Em comunicado publicado no X, o secretário de Comércio, Howard Lutnick, esclareceu que esses projetos representam “um compromisso de 36 mil milhões de dólares para a nossa economia”. Ele observou que um terminal petrolífero em águas profundas no Texas deveria permitir a exportação de “20 a 30 mil milhões de dólares em petróleo bruto”.
“A escala destes projetos é tão importante que não poderia ter sido alcançada sem palavras muito especiais, DIREITOS ADUANEIROS”insistiu Donald Trump. Ele afirmou que “a central térmica” planejado em Ohio seria “o mais importante da história”, enquanto “o terminal de gás natural liquefeito (GNL) » construído no Texas fortalecerá o “dominação energética” Americano.

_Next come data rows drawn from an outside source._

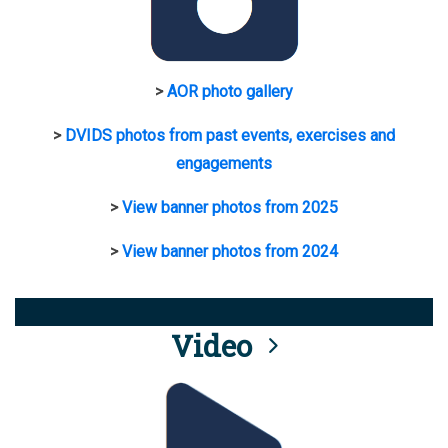
>
AOR photo gallery
>
DVIDS photos from past events, exercises and
engagements
>
View banner photos from 2025
>
View banner photos from 2024
Video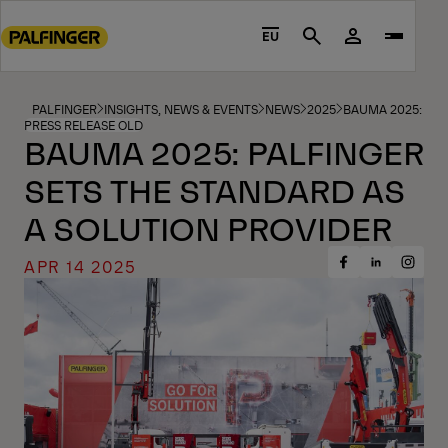
Go
to
EU
Search
main
content
Go
PALFINGER
INSIGHTS, NEWS & EVENTS
NEWS
2025
BAUMA 2025: PAL
PRESS RELEASE OLD
to
BAUMA 2025: PALFINGER
footer
SETS THE STANDARD AS
content
A SOLUTION PROVIDER
APR 14 2025
Share
Share
Share
on
on
on
Facebook
Insta
LinkedIn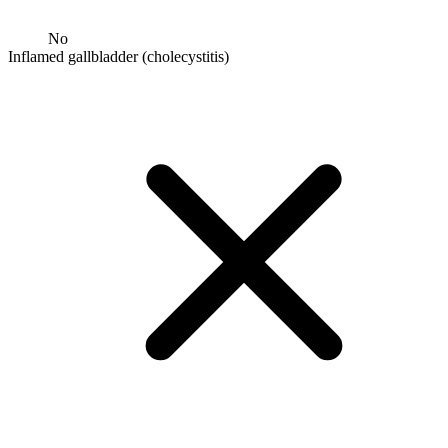
No
Inflamed gallbladder (cholecystitis)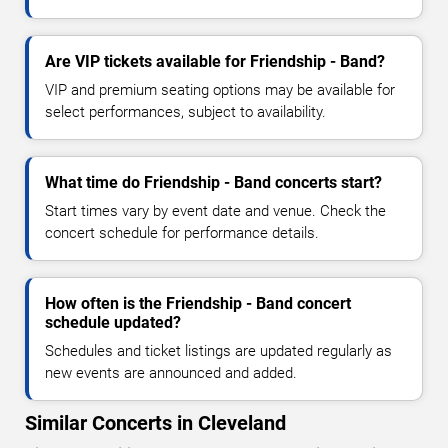
Are VIP tickets available for Friendship - Band?
VIP and premium seating options may be available for
select performances, subject to availability.
What time do Friendship - Band concerts start?
Start times vary by event date and venue. Check the
concert schedule for performance details.
How often is the Friendship - Band concert
schedule updated?
Schedules and ticket listings are updated regularly as
new events are announced and added.
Similar Concerts in Cleveland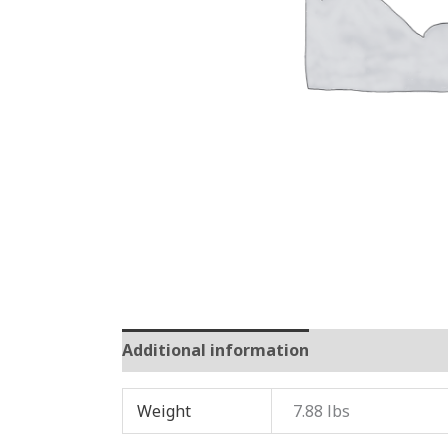
Additional information
Reviews (0)
Weight
7.88 lbs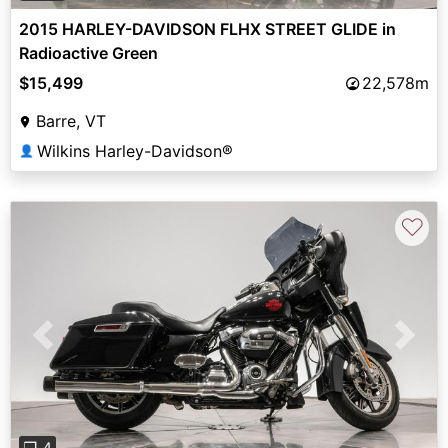
2015 HARLEY-DAVIDSON FLHX STREET GLIDE in
Radioactive Green
$15,499
22,578m
Barre, VT
Wilkins Harley-Davidson®
👤
♡
Previous
Next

A imprensa japonesa anunciou em 12 de Fevereiro que três projectos foram objecto de discussões avançadas para um investimento total de cerca de 40 mil milhões de dólares e diziam respeito a diamantes sintéticos destinados à indústria de semicondutores, a um terminal portuário petrolífero e a centrais eléctricas que fornecem centros de dados para inteligência artificial (IA).
550 bilhões de dólares
Os dois países anunciaram no final de Julho a assinatura de um acordo comercial que prevê uma limitação a 15% dos direitos aduaneiros americanos sobre produtos japoneses importados em troca de um investimento global de 550 mil milhões de dólares por parte de empresas japonesas.

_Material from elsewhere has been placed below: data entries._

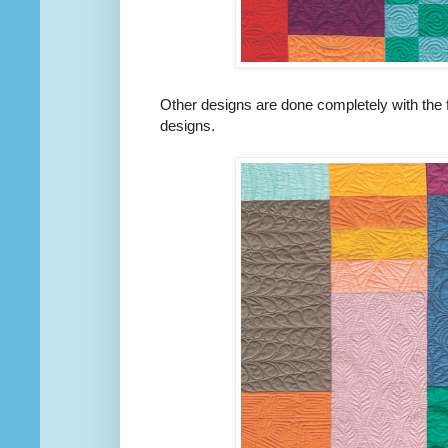
Other designs are done completely with the f
designs.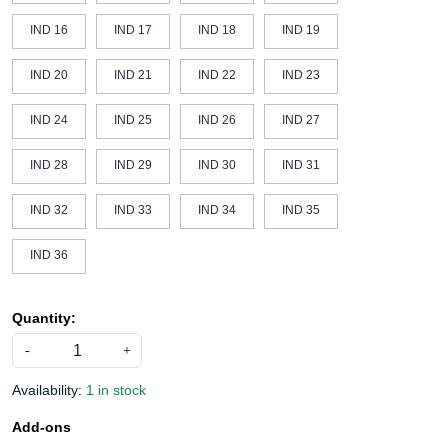
IND 16
IND 17
IND 18
IND 19
IND 20
IND 21
IND 22
IND 23
IND 24
IND 25
IND 26
IND 27
IND 28
IND 29
IND 30
IND 31
IND 32
IND 33
IND 34
IND 35
IND 36
Quantity:
-
+
Availability:
1 in stock
Add-ons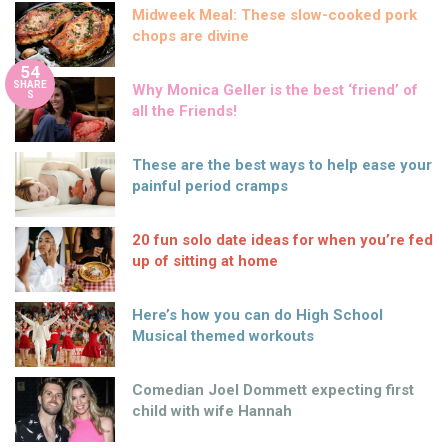
Midweek Meal: These slow-cooked pork
chops are divine
54
SHARE
Why Monica Geller is the best ‘friend’ of
S
all the Friends!
These are the best ways to help ease your
painful period cramps
20 fun solo date ideas for when you’re fed
up of sitting at home
Here’s how you can do High School
Musical themed workouts
Comedian Joel Dommett expecting first
child with wife Hannah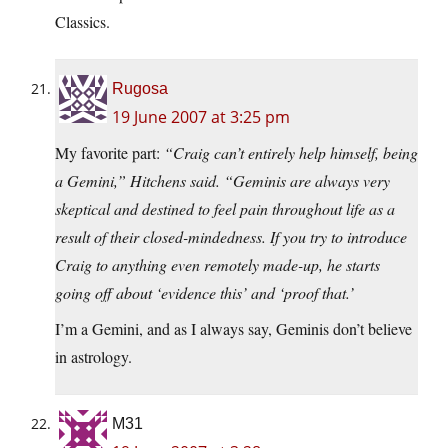
Classics.
Rugosa
19 June 2007 at 3:25 pm
My favorite part:
“Craig can’t entirely help himself, being
a Gemini,” Hitchens said. “Geminis are always very
skeptical and destined to feel pain throughout life as a
result of their closed-mindedness. If you try to introduce
Craig to anything even remotely made-up, he starts
going off about ‘evidence this’ and ‘proof that.’
I’m a Gemini, and as I always say, Geminis don’t believe
in astrology.
M31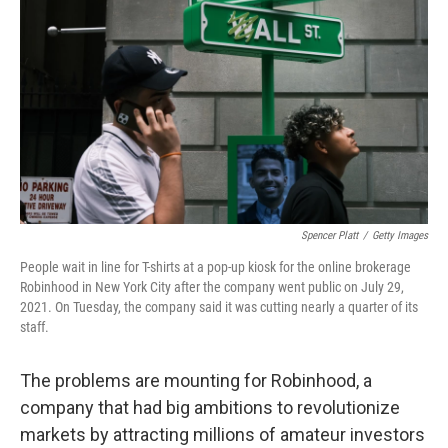
o
r
I
k
n
Spencer Platt
/
Getty Images
People wait in line for T-shirts at a pop-up kiosk for the online brokerage
Robinhood in New York City after the company went public on July 29,
2021. On Tuesday, the company said it was cutting nearly a quarter of its
staff.
The problems are mounting for Robinhood, a
company that had big ambitions to revolutionize
markets by attracting millions of amateur investors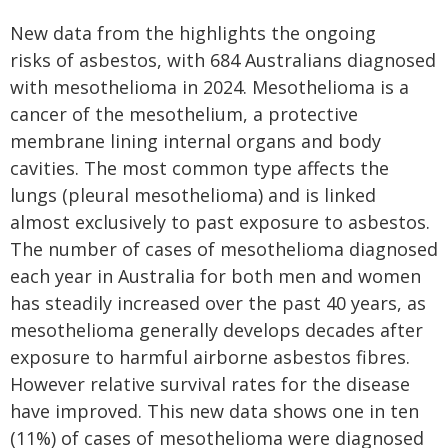
New data from the highlights the ongoing
risks of asbestos, with 684 Australians diagnosed
with mesothelioma in 2024. Mesothelioma is a
cancer of the mesothelium, a protective
membrane lining internal organs and body
cavities. The most common type affects the
lungs (pleural mesothelioma) and is linked
almost exclusively to past exposure to asbestos.
The number of cases of mesothelioma diagnosed
each year in Australia for both men and women
has steadily increased over the past 40 years, as
mesothelioma generally develops decades after
exposure to harmful airborne asbestos fibres.
However relative survival rates for the disease
have improved. This new data shows one in ten
(11%) of cases of mesothelioma were diagnosed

O memorando de entendimento prevê que Washington mantenha o controle sobre o destino dos investimentos japoneses. Os projetos propostos serão examinados por um comitê nipo-americano, antes de serem selecionados e aprovados pelo próprio Donald Trump. Tóquio será então obrigada a garantir o financiamento necessário no prazo de quarenta e cinco dias.
Japoneses e americanos partilharão igualmente os lucros gerados por cada projecto até que os investimentos japoneses sejam reembolsados. Então, 90% dos lucros permanecerão nos Estados Unidos. “O Japão fornece o capital. A infra-estrutura é construída nos Estados Unidos. As receitas serão estruturadas para permitir ao Japão um retorno sobre o investimento e aos Estados Unidos deter activos estratégicos e aumentar a capacidade industrial.elogiou Lutnick.